## WHAT NEEDS TO BE DONE
Every line below between the one holding "X144500000Y-117000000D03*" and the one holding "X146080000Y-132500000D03*", inclusive, should be copied exactly, and no other line.

Text-based design files:
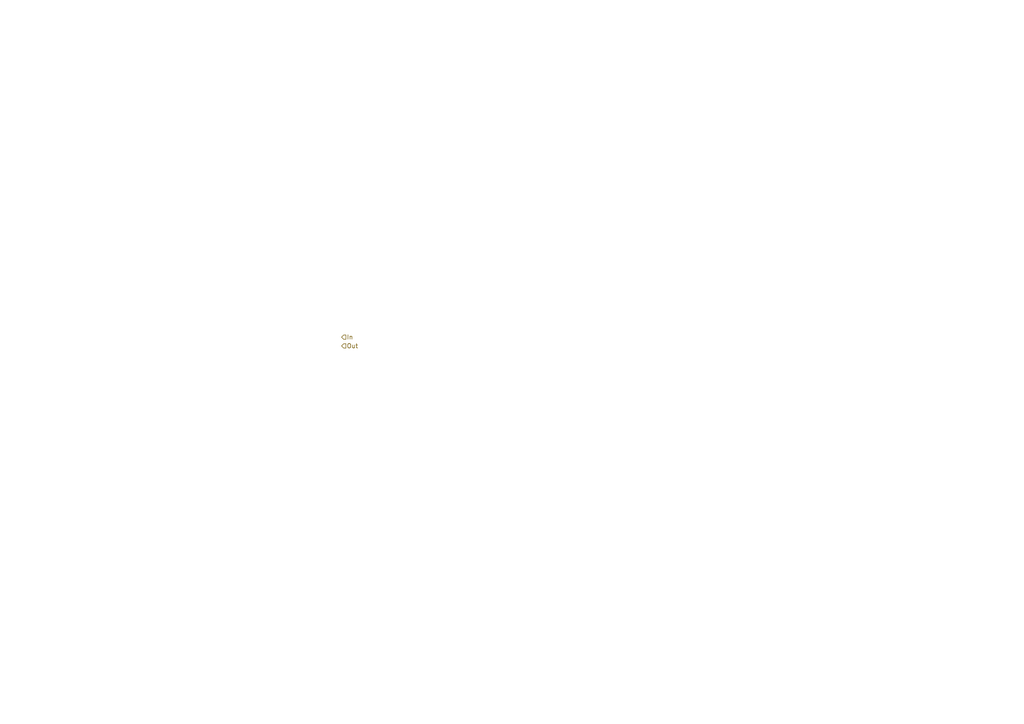
<source format=kicad_sch>
(kicad_sch (version 20211123) (generator eeschema)

  (uuid e3e36175-c592-40f5-8e0f-461cd2b8854c)

  (paper "A4")

  


  (hierarchical_label "Out" (shape input) (at 99.06 100.33 0)
    (effects (font (size 1.27 1.27)) (justify left))
    (uuid 5548f332-3328-4d10-a6ce-63d2dec1a36b)
  )
  (hierarchical_label "In" (shape input) (at 99.06 97.79 0)
    (effects (font (size 1.27 1.27)) (justify left))
    (uuid 622caedd-5a08-4732-8bbe-aaf6cb0f7775)
  )
)

</source>
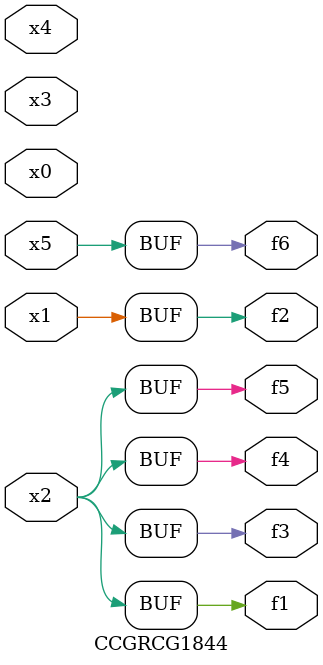
<source format=v>
module CCGRCG1844(
	input x0, x1, x2, x3, x4, x5,
	output f1, f2, f3, f4, f5, f6
);
	assign f1 = x2;
	assign f2 = x1;
	assign f3 = x2;
	assign f4 = x2;
	assign f5 = x2;
	assign f6 = x5;
endmodule

</source>
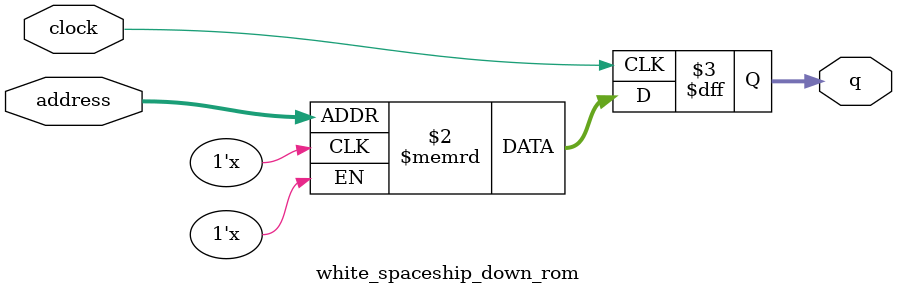
<source format=sv>
module white_spaceship_down_rom (
	input logic clock,
	input logic [7:0] address,
	output logic [1:0] q
);

logic [1:0] memory [0:195] /* synthesis ram_init_file = "./Sprites/white_spaceship_down/white_spaceship_down.mif" */;

always_ff @ (posedge clock) begin
	q <= memory[address];
end

endmodule

</source>
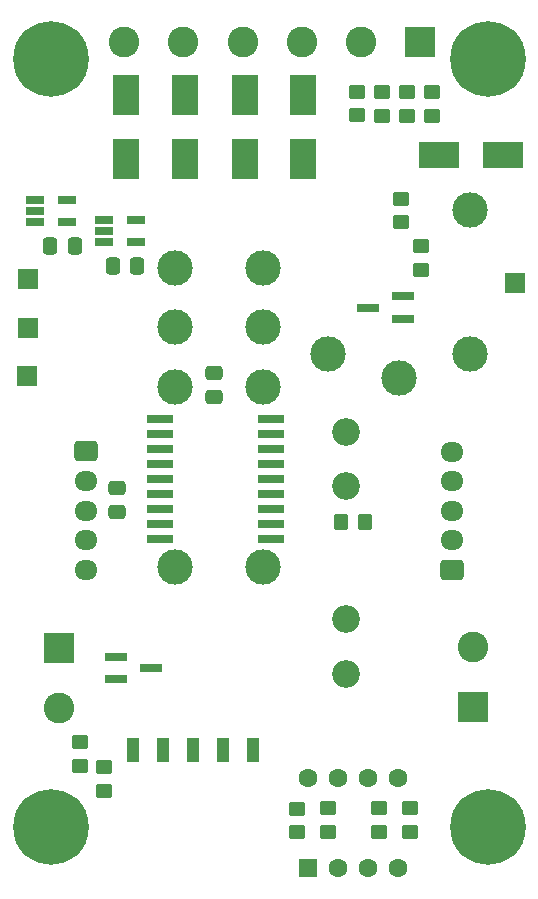
<source format=gbs>
%TF.GenerationSoftware,KiCad,Pcbnew,(6.0.5)*%
%TF.CreationDate,2023-02-27T22:37:21-05:00*%
%TF.ProjectId,relay_board,72656c61-795f-4626-9f61-72642e6b6963,rev?*%
%TF.SameCoordinates,Original*%
%TF.FileFunction,Soldermask,Bot*%
%TF.FilePolarity,Negative*%
%FSLAX46Y46*%
G04 Gerber Fmt 4.6, Leading zero omitted, Abs format (unit mm)*
G04 Created by KiCad (PCBNEW (6.0.5)) date 2023-02-27 22:37:21*
%MOMM*%
%LPD*%
G01*
G04 APERTURE LIST*
G04 Aperture macros list*
%AMRoundRect*
0 Rectangle with rounded corners*
0 $1 Rounding radius*
0 $2 $3 $4 $5 $6 $7 $8 $9 X,Y pos of 4 corners*
0 Add a 4 corners polygon primitive as box body*
4,1,4,$2,$3,$4,$5,$6,$7,$8,$9,$2,$3,0*
0 Add four circle primitives for the rounded corners*
1,1,$1+$1,$2,$3*
1,1,$1+$1,$4,$5*
1,1,$1+$1,$6,$7*
1,1,$1+$1,$8,$9*
0 Add four rect primitives between the rounded corners*
20,1,$1+$1,$2,$3,$4,$5,0*
20,1,$1+$1,$4,$5,$6,$7,0*
20,1,$1+$1,$6,$7,$8,$9,0*
20,1,$1+$1,$8,$9,$2,$3,0*%
G04 Aperture macros list end*
%ADD10R,1.700000X1.700000*%
%ADD11C,2.350000*%
%ADD12R,2.600000X2.600000*%
%ADD13C,2.600000*%
%ADD14R,1.600000X1.600000*%
%ADD15C,1.600000*%
%ADD16C,3.000000*%
%ADD17RoundRect,0.250000X-0.725000X0.600000X-0.725000X-0.600000X0.725000X-0.600000X0.725000X0.600000X0*%
%ADD18O,1.950000X1.700000*%
%ADD19RoundRect,0.250000X0.725000X-0.600000X0.725000X0.600000X-0.725000X0.600000X-0.725000X-0.600000X0*%
%ADD20C,6.400000*%
%ADD21RoundRect,0.250000X0.475000X-0.337500X0.475000X0.337500X-0.475000X0.337500X-0.475000X-0.337500X0*%
%ADD22RoundRect,0.250000X-0.337500X-0.475000X0.337500X-0.475000X0.337500X0.475000X-0.337500X0.475000X0*%
%ADD23R,3.500000X2.300000*%
%ADD24R,1.000000X2.000000*%
%ADD25RoundRect,0.250000X0.450000X-0.350000X0.450000X0.350000X-0.450000X0.350000X-0.450000X-0.350000X0*%
%ADD26RoundRect,0.250000X-0.450000X0.350000X-0.450000X-0.350000X0.450000X-0.350000X0.450000X0.350000X0*%
%ADD27RoundRect,0.250000X0.350000X0.450000X-0.350000X0.450000X-0.350000X-0.450000X0.350000X-0.450000X0*%
%ADD28RoundRect,0.070000X-1.000000X0.300000X-1.000000X-0.300000X1.000000X-0.300000X1.000000X0.300000X0*%
%ADD29R,1.560000X0.650000*%
%ADD30R,1.900000X0.800000*%
%ADD31R,2.300000X3.500000*%
G04 APERTURE END LIST*
D10*
X132054600Y-96723200D03*
X132029200Y-100812600D03*
X132054600Y-92608400D03*
X173278800Y-92887800D03*
D11*
X159000000Y-126000000D03*
X159000000Y-121400000D03*
X159000000Y-105500000D03*
X159000000Y-110100000D03*
D12*
X169723000Y-128859200D03*
D13*
X169723000Y-123779200D03*
D14*
X155752800Y-142468600D03*
D15*
X158292800Y-142468600D03*
X160832800Y-142468600D03*
X163372800Y-142468600D03*
X163372800Y-134848600D03*
X160832800Y-134848600D03*
X158292800Y-134848600D03*
X155752800Y-134848600D03*
D16*
X157469400Y-98978200D03*
X169469400Y-98978200D03*
X163469400Y-100978200D03*
X169469400Y-86778200D03*
X144500000Y-96680000D03*
X152000000Y-96680000D03*
X144500000Y-117000000D03*
X152000000Y-117000000D03*
X144500000Y-101720000D03*
X144500000Y-91640000D03*
X152000000Y-101720000D03*
X152000000Y-91640000D03*
D17*
X136982200Y-107188000D03*
D18*
X136982200Y-109688000D03*
X136982200Y-112188000D03*
X136982200Y-114688000D03*
X136982200Y-117188000D03*
D19*
X168025200Y-117217200D03*
D18*
X168025200Y-114717200D03*
X168025200Y-112217200D03*
X168025200Y-109717200D03*
X168025200Y-107217200D03*
D12*
X165250000Y-72500000D03*
D13*
X160250000Y-72500000D03*
X155250000Y-72500000D03*
X150250000Y-72500000D03*
X145250000Y-72500000D03*
X140250000Y-72500000D03*
D20*
X134000000Y-74000000D03*
X171000000Y-74000000D03*
X134000000Y-139000000D03*
D12*
X134747000Y-123825000D03*
D13*
X134747000Y-128905000D03*
D20*
X171000000Y-139000000D03*
D21*
X147828000Y-102582800D03*
X147828000Y-100507800D03*
D22*
X139268200Y-91465400D03*
X141343200Y-91465400D03*
X133963500Y-89763600D03*
X136038500Y-89763600D03*
D23*
X172288200Y-82118200D03*
X166888200Y-82118200D03*
D24*
X141000000Y-132500000D03*
X143540000Y-132500000D03*
X146080000Y-132500000D03*
X148620000Y-132500000D03*
X151160000Y-132500000D03*
D25*
X154838400Y-139430000D03*
X154838400Y-137430000D03*
X157454600Y-139404600D03*
X157454600Y-137404600D03*
X161772600Y-139414000D03*
X161772600Y-137414000D03*
X164388800Y-139388600D03*
X164388800Y-137388600D03*
D26*
X163703000Y-85801200D03*
X163703000Y-87801200D03*
X138557000Y-133934200D03*
X138557000Y-135934200D03*
X162077400Y-76749400D03*
X162077400Y-78749400D03*
X159943800Y-76733400D03*
X159943800Y-78733400D03*
X164211000Y-76758800D03*
X164211000Y-78758800D03*
X166319200Y-76758800D03*
X166319200Y-78758800D03*
X165328600Y-89789000D03*
X165328600Y-91789000D03*
D25*
X136448800Y-133781800D03*
X136448800Y-131781800D03*
D27*
X160623000Y-113182400D03*
X158623000Y-113182400D03*
D28*
X152700000Y-104420000D03*
X152700000Y-105690000D03*
X152700000Y-106960000D03*
X152700000Y-108230000D03*
X152700000Y-109500000D03*
X152700000Y-110770000D03*
X152700000Y-112040000D03*
X152700000Y-113310000D03*
X152700000Y-114580000D03*
X143300000Y-114580000D03*
X143300000Y-113310000D03*
X143300000Y-112040000D03*
X143300000Y-110770000D03*
X143300000Y-109500000D03*
X143300000Y-108230000D03*
X143300000Y-106960000D03*
X143300000Y-105690000D03*
X143300000Y-104420000D03*
D29*
X132715000Y-87767200D03*
X132715000Y-86817200D03*
X132715000Y-85867200D03*
X135415000Y-85867200D03*
X135415000Y-87767200D03*
X138502400Y-89494400D03*
X138502400Y-88544400D03*
X138502400Y-87594400D03*
X141202400Y-87594400D03*
X141202400Y-89494400D03*
D30*
X163855400Y-94056200D03*
X163855400Y-95956200D03*
X160855400Y-95006200D03*
X139500000Y-126450000D03*
X139500000Y-124550000D03*
X142500000Y-125500000D03*
D31*
X155346400Y-77012800D03*
X155346400Y-82412800D03*
X150418800Y-77012800D03*
X150418800Y-82412800D03*
X145389600Y-77012800D03*
X145389600Y-82412800D03*
X140411200Y-77012800D03*
X140411200Y-82412800D03*
D21*
X139598400Y-112336400D03*
X139598400Y-110261400D03*
M02*

</source>
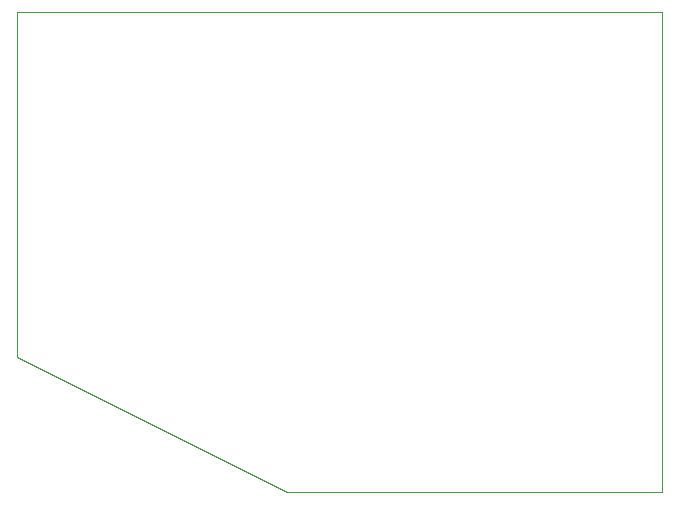
<source format=gbr>
G04 #@! TF.GenerationSoftware,KiCad,Pcbnew,(5.1.5-0-10_14)*
G04 #@! TF.CreationDate,2020-05-18T16:23:34+03:00*
G04 #@! TF.ProjectId,final2,66696e61-6c32-42e6-9b69-6361645f7063,rev?*
G04 #@! TF.SameCoordinates,Original*
G04 #@! TF.FileFunction,Profile,NP*
%FSLAX46Y46*%
G04 Gerber Fmt 4.6, Leading zero omitted, Abs format (unit mm)*
G04 Created by KiCad (PCBNEW (5.1.5-0-10_14)) date 2020-05-18 16:23:34*
%MOMM*%
%LPD*%
G04 APERTURE LIST*
%ADD10C,0.100000*%
G04 APERTURE END LIST*
D10*
X109220000Y-67310000D02*
X110490000Y-67310000D01*
X109220000Y-96520000D02*
X109220000Y-67310000D01*
X132080000Y-107950000D02*
X109220000Y-96520000D01*
X163830000Y-107950000D02*
X132080000Y-107950000D01*
X163830000Y-67310000D02*
X163830000Y-107950000D01*
X110490000Y-67310000D02*
X163830000Y-67310000D01*
M02*

</source>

## REPLY
X144500000Y-117000000D03*
X152000000Y-117000000D03*
X144500000Y-101720000D03*
X144500000Y-91640000D03*
X152000000Y-101720000D03*
X152000000Y-91640000D03*
D17*
X136982200Y-107188000D03*
D18*
X136982200Y-109688000D03*
X136982200Y-112188000D03*
X136982200Y-114688000D03*
X136982200Y-117188000D03*
D19*
X168025200Y-117217200D03*
D18*
X168025200Y-114717200D03*
X168025200Y-112217200D03*
X168025200Y-109717200D03*
X168025200Y-107217200D03*
D12*
X165250000Y-72500000D03*
D13*
X160250000Y-72500000D03*
X155250000Y-72500000D03*
X150250000Y-72500000D03*
X145250000Y-72500000D03*
X140250000Y-72500000D03*
D20*
X134000000Y-74000000D03*
X171000000Y-74000000D03*
X134000000Y-139000000D03*
D12*
X134747000Y-123825000D03*
D13*
X134747000Y-128905000D03*
D20*
X171000000Y-139000000D03*
D21*
X147828000Y-102582800D03*
X147828000Y-100507800D03*
D22*
X139268200Y-91465400D03*
X141343200Y-91465400D03*
X133963500Y-89763600D03*
X136038500Y-89763600D03*
D23*
X172288200Y-82118200D03*
X166888200Y-82118200D03*
D24*
X141000000Y-132500000D03*
X143540000Y-132500000D03*
X146080000Y-132500000D03*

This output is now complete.